Karosercimiz, genellikle içeride işlerin nasıl yürüdüğünü de yansıtan derimiz ya da epitelial doku (üst deri, alt deri ve hipodermis) dış dünyanın bedenle ilişkisini kuran, aynı zamanda bedeni dışarıya karşı koruyan gözle görülür, elle tutulur bir işlev yürütür. Derinin altında yuvarlak bir yağ haznesi yer alır. Bu yağlı haznenin “gereğinden fazla dolu olması” genellikle kötü beslenmeyle ilişkilendirilir.
Organlarımızın Rolü
Her bir organın sadece sistemin bütünlüğü içinde anlam kazanan özgün bir rolü var.
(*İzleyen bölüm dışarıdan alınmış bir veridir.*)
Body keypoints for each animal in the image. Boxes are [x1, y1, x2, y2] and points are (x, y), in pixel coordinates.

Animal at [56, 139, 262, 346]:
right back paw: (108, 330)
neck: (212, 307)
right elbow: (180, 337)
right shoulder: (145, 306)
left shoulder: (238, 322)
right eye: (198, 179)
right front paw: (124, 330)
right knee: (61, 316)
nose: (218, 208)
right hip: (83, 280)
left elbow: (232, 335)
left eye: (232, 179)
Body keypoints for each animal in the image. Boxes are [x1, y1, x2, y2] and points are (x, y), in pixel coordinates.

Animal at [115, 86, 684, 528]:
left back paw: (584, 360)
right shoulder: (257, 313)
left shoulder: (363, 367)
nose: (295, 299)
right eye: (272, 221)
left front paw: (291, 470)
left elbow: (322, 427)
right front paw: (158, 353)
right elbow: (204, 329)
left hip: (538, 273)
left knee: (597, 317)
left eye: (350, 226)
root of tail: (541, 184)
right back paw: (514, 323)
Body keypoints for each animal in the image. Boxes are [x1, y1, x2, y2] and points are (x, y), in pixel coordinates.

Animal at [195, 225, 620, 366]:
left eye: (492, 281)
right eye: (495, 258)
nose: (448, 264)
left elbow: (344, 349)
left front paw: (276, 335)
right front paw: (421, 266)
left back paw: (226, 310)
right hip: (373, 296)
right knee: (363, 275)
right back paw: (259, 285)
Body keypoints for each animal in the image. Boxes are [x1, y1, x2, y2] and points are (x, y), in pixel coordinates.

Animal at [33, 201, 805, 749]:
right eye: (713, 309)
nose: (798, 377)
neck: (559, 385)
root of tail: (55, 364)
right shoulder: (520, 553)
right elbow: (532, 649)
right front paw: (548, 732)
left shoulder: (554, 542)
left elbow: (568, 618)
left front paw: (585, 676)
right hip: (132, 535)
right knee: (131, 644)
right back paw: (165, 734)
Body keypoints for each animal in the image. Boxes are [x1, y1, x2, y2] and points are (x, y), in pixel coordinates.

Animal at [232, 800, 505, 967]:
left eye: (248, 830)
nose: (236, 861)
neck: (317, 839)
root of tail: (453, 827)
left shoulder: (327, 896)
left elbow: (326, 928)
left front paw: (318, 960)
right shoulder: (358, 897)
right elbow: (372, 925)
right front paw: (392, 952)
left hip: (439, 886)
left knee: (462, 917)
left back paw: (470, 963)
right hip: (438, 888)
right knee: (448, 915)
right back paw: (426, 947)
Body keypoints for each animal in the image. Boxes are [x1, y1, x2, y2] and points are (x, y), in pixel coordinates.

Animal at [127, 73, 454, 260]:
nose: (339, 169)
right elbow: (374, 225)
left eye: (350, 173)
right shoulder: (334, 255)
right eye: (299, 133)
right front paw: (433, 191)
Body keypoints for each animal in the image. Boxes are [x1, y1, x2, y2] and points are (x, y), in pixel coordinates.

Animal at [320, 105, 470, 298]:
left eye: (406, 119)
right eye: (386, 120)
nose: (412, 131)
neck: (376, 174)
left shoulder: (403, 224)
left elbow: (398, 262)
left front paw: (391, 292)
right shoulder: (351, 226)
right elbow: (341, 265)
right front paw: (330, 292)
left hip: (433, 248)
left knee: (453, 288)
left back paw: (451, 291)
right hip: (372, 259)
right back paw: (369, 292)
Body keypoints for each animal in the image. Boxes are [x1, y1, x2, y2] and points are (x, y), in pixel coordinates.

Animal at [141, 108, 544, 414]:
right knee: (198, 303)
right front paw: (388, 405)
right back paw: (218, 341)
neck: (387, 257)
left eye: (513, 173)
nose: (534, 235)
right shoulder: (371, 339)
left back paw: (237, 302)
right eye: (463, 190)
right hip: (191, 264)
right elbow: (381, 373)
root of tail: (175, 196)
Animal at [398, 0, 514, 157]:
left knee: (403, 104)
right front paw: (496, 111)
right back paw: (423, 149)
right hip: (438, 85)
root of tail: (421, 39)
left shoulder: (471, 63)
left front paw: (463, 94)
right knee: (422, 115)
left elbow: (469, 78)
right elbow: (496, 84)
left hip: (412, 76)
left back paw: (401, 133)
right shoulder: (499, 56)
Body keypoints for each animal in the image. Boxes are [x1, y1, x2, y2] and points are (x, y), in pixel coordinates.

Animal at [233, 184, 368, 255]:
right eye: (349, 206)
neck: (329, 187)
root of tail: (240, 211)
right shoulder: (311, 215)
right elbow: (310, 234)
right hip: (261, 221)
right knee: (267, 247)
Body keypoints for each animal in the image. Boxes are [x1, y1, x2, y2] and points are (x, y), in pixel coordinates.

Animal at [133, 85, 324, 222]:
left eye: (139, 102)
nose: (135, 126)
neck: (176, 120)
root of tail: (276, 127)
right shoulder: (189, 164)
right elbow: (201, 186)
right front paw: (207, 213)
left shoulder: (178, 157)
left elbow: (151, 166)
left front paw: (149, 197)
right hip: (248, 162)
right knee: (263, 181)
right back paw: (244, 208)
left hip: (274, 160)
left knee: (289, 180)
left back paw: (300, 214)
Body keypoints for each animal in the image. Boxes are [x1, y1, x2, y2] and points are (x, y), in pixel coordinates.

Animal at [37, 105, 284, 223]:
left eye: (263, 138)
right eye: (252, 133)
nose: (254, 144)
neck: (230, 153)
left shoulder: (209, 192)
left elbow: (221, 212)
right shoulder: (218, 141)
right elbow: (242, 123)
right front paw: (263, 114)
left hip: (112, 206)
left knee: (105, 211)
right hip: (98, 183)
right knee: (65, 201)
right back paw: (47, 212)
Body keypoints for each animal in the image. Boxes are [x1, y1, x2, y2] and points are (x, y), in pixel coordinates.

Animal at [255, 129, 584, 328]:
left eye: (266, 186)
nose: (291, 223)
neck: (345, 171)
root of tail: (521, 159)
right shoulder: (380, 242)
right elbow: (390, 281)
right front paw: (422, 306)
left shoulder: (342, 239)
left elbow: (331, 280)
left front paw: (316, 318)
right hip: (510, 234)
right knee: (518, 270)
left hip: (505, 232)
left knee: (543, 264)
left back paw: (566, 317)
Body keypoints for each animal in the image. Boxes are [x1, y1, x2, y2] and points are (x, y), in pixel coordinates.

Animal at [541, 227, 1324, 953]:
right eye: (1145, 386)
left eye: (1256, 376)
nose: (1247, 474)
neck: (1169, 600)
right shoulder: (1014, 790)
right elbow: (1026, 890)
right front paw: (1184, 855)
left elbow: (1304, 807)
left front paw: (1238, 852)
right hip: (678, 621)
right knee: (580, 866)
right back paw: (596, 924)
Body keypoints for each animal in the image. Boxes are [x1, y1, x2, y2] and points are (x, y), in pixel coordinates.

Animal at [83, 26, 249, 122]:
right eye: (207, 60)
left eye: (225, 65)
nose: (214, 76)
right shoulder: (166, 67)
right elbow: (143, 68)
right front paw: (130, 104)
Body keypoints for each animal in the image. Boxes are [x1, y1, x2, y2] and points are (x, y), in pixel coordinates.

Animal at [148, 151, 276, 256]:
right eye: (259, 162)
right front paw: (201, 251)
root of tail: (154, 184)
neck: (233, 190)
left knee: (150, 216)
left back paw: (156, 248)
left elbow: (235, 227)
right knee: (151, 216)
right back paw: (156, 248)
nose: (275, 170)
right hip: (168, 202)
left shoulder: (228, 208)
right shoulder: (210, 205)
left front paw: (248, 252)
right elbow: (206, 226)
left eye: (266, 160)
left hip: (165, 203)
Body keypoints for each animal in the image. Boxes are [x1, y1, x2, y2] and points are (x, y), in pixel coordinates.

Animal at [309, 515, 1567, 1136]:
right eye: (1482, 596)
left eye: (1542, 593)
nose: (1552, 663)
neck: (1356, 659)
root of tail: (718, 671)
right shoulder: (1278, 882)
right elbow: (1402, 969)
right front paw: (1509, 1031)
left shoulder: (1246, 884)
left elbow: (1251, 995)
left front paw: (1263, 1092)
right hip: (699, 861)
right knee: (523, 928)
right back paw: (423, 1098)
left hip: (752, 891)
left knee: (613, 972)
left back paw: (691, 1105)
Hiçbiri yalnız dolaşamaz. Hepsi birbirleriyle ustaca ilişki kurar. Her biri kendini sürekli yenilemek zorunda olan milyarlarca hücreye sahip farklı türde dokulardan oluşur. Bu mekanizmalara hizmetle yükümlü bedenimiz talep edilen her türlü ihtiyacı karşılamak zorundadır: Besin, su, oksijen…
-------- Sponsorlu --------
Bu organların tümü aynı beslenme protokolüne tabidir. Gündelik ihtiyaçları karşılamanın yanısıra kendilerinden beklenen görevi yerine getirmek için çalışırlar: Sinir sistemi duyular aracılığıyla iletişim sağlar; dolaşım sistemi besin, oksijen ve hormonların hücrelere taşınmasını güvence altına alır. Kalp – solunum sistemi organizmayla dışarıdaki hava arasındaki gaz değişiminin aracıdır. Sindirim sistemi besinleri özbesine dönüştürür. Boşaltım sistemi böbrekler ve bağırsaklar aracılığıyla atıkların tahliyesi işini yürütür. Beden muhafızımız olan bağışıklık sistemi dış saldırılara karşı savunmayı üstlenir. Endokrinel sistem ise büyük regülatörümüzdür. Son olarak, üreme sistemi de görevlerin en büyüğünü türün devamını sağlar.